A similar thing can be done for instance with the “Endpoint” behaviors. You first get the BehaviorsSection, and then, the behavior you want to use.

 

private BehaviorsSection GetBehaviorsSection(string path)
{
  System.Configuration.Configuration config = 
System.Configuration.ConfigurationManager.OpenMappedExeConfiguration(
       new System.Configuration.ExeConfigurationFileMap() { ExeConfigFilename = path },
          System.Configuration.ConfigurationUserLevel.None);

  var serviceModel = ServiceModelSectionGroup.GetSectionGroup(config);
  return serviceModel.Behaviors;

}
public List<IEndpointBehavior> ResolveEndpointBehavior(string name)
{
  BehaviorsSection section = GetBehaviorsSection(path);
  List<IEndpointBehavior> endpointBehaviors = new List<IEndpointBehavior>();

  if (section.EndpointBehaviors.Count > 0 
&& section.EndpointBehaviors[0].Name == name)
  {
    var behaviorCollectionElement = section.EndpointBehaviors[0];

    foreach (BehaviorExtensionElement behaviorExtension in behaviorCollectionElement)
    {
      object extension = behaviorExtension.GetType().InvokeMember("CreateBehavior",
            BindingFlags.InvokeMethod | BindingFlags.NonPublic | BindingFlags.Instance,
            null, behaviorExtension, null);

      endpointBehaviors.Add((IEndpointBehavior)extension);
    }

   return endpointBehaviors;
 }

 return null;
}

 

In this case, the code for creating the behavior instance is more tricky.
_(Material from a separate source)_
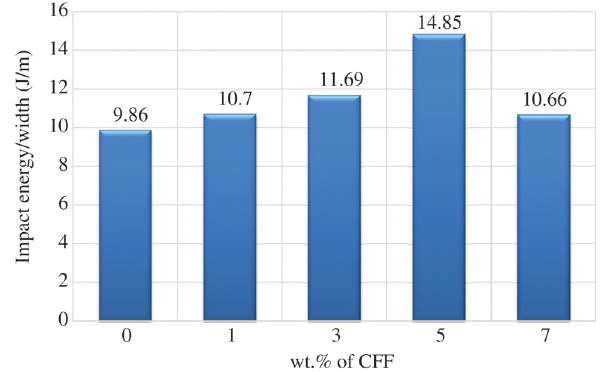
Figure 16: Impact energy/width for various compositions of CFF composite.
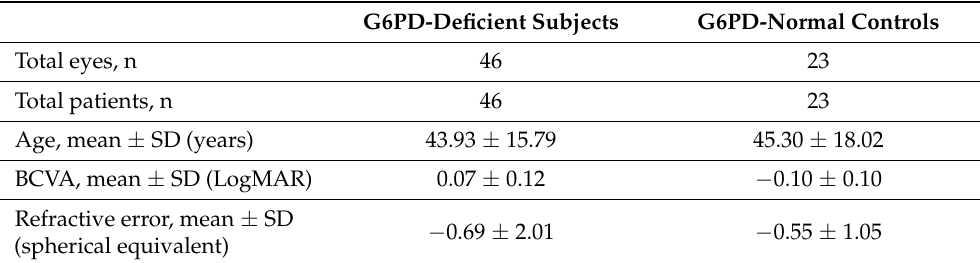
Table 1. Demographic and clinical data of glucose-6-phosphate-dehydrogenase (G6PD)-deficient patients and G6PD-normal controls.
First of all, a behavior in the configuration section actually represents a set of “IEndpoint” behaviors, and the behavior element you get from the configuration does not have any public method to configure an existing behavior instance. This last one only contains a protected method “CreateBehavior” that you can use for that purpose.

Once you get this code implemented, a client channel can be easily configured as follows

 

var binding = resolver.ResolveBinding("MyBinding");
var behaviors = resolver.ResolveEndpointBehavior("MyBehavior");

SampleServiceClient client = new SampleServiceClient(binding, 
       new EndpointAddress(new Uri("http://localhost:13749/SampleService.svc"),
       new DnsEndpointIdentity("localhost")));
            
foreach (var behavior in behaviors)
{
   if(client.Endpoint.Behaviors.Contains(behavior.GetType()))
   {
     client.Endpoint.Behaviors.Remove(behavior.GetType());
   }
   client.Endpoint.Behaviors.Add(behavior);
}

 

The code above assumes that a configuration file (in any place) with a binding “MyBinding” and a behavior “MyBehavior” exists. That file can look like this,

 

<system.serviceModel>
   <bindings>
     <basicHttpBinding>
       <binding name="MyBinding">
         <security mode="Transport"></security>
       </binding>
     </basicHttpBinding>
   </bindings>
   <behaviors>
     <endpointBehaviors>
       <behavior name="MyBehavior">
         <clientCredentials>
           <windows/>
         </clientCredentials>
       </behavior>
     </endpointBehaviors>
   </behaviors>
 </system.serviceModel>

 

The same thing can be done of course in the service host if you want to manually configure the bindings and behaviors.